While trends can also interfere with fitting periodic functions to financial data, they can often be addressed by fitting a low-grade polynomial to the data. The residuals – the difference between the fitted polynomial and the original data – can then be analyzed using periodic function series. However, discontinuities require a different approach.
This series of articles aims to introduce a straightforward method for effectively removing these disruptive jumps from observed data. Naturally, during the reconstruction of the fitted data, these discontinuities will be reintegrated.
Our Journey Ahead: A Four-Part Series
This introductory article, the first in a series of four, will lay the groundwork by presenting the fundamental concepts behind our proposed solution. The second installment will delve into the practical implementation of this solution using Python. Following that, the third article will explore the application of sinusoidal decomposition to the filtered data. Finally, the fourth and concluding article will synthesize all these elements to tackle a real-world problem involving cryptocurrency data.
Unpacking Data Similarity: The Power of Cluster Analysis
Cluster analysis is a potent technique for grouping similar data elements together. In the context of a metric space, similarity directly translates to closeness. Numerous methods exist for forming these data groups, or “clusters,” with one of the simplest and most widely used being k-means clustering. In essence, k-means forms clusters by assigning a mean average of the coordinates to a central point, known as a centroid.
Imagine data points scattered across a two-dimensional plane. K-means would identify distinct groups, with each group centered around its respective centroid, effectively illustrating how similar points naturally coalesce.

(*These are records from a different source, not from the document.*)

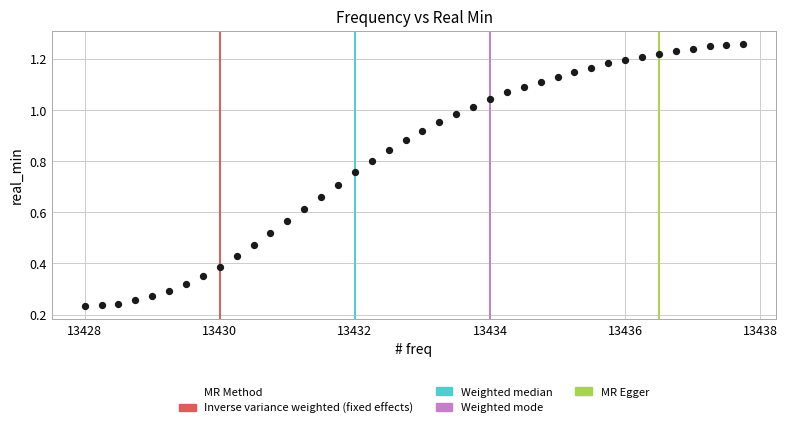

What is the range of X values (max minus min)?

9.8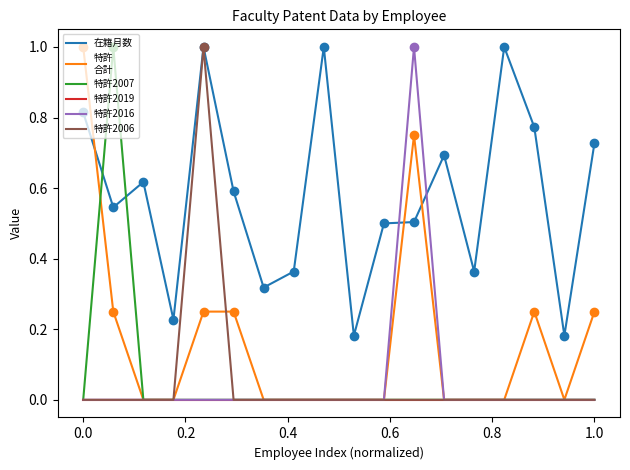

What is the maximum value shown in the chart?

1.0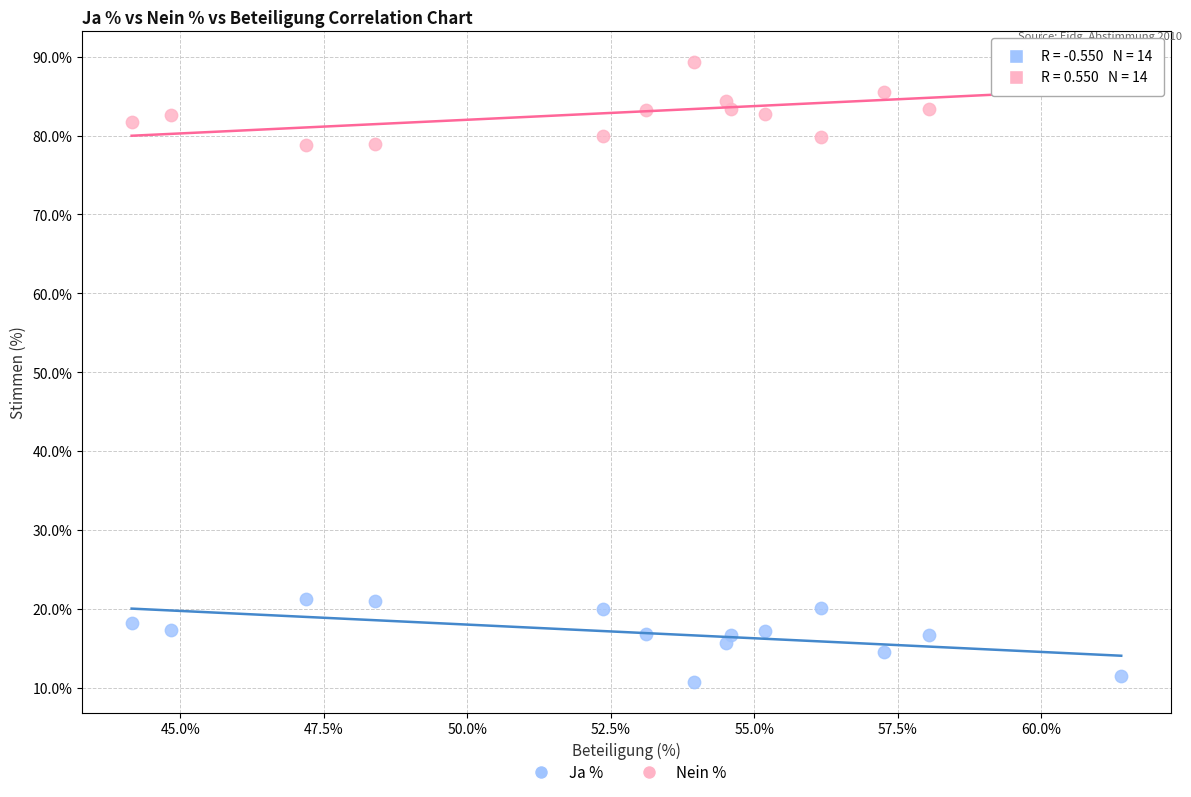

Which series contains the highest Y value?

Nein %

Visualizing Discontinuities with Linear Cluster Analysis
A particularly interesting application of k-means clustering arises when data points are arranged along a line, making their proximity even more pronounced than in a dispersed cloud. Consider a time series exhibiting a clear discontinuity – a sharp break in its otherwise continuous progression.
When cluster analysis is applied to such a linear dataset, the algorithm naturally identifies distinct groups on either side of the jump. The centroids of these clusters will reveal that the groups reside at different levels. This clear separation of levels is key to our approach.
To eliminate the discontinuity, the solution is elegantly simple: adjust the level of one group to align with the other. This is achieved by subtracting the difference between the two group levels from the y-coordinates of the points in the higher group. The result is a unified dataset where the abrupt jump has been smoothed out, and the two previously disparate groups are now indistinguishable in terms of their overall level. This foundational understanding sets the stage for our subsequent articles, where we will dive into the practical implementation and further applications of this powerful technique.